With colliding economic and environmental crises, there is a need to facilitate the flow of capital to marginalized communities for improving health, well-being, and climate resilience, as it is often overlooked in past investments. Enabling conditions, such as policies, pipelines of investment opportunities, and mechanisms for communities to collaborate and solve problems, offer critical levers to catalyze investments.
The COVID-19 pandemic elevated the critical connection between health, well-being, and basic necessities, such as housing, water, and food, which have faced chronic disinvestment–particularly in marginalized communities. Shoring up this so-called “social infrastructure,” particularly in the face of the threat multiplier of climate change, is an urgent global priority.
Many efforts are underway to unlock capital for developing essential community infrastructure. Power over and control of capital is concentrated, as are decisions about what types of financial investments are used and where those investments go. Changing the flow of financial capital offers an important pathway for progress.
The world has witnessed an unprecedented explosion of innovations and strategies for aligning capital with social values. There is, therefore, a growing need to exchange experiences and ideas to better understand what is needed for system changes. Which forms of capital are needed beyond financial capital, and which solutions can be scaled?

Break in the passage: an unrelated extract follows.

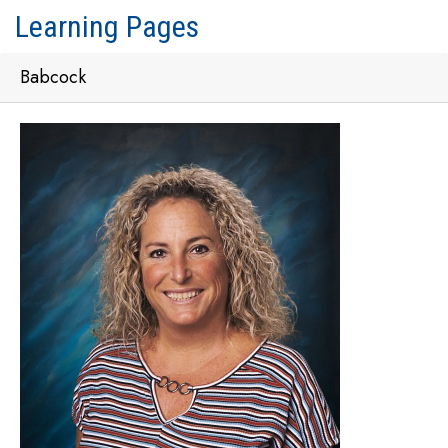
Learning Pages
Babcock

Building from this exchange, this Salzburg Global Seminar program seeks to chart new synergies and envision what the new frontiers will look like for bringing new investment to finance the essential social infrastructure that all communities require. As part of the long-running Health and Health Care Innovation series, this program will offer an open, international, cross-sector exchange of interventions and policies that have proven to or show promise of directing new investment to finance: supply of adequate, affordable housing, clean water and resilient water infrastructure and healthy, durable food systems in marginalized communities.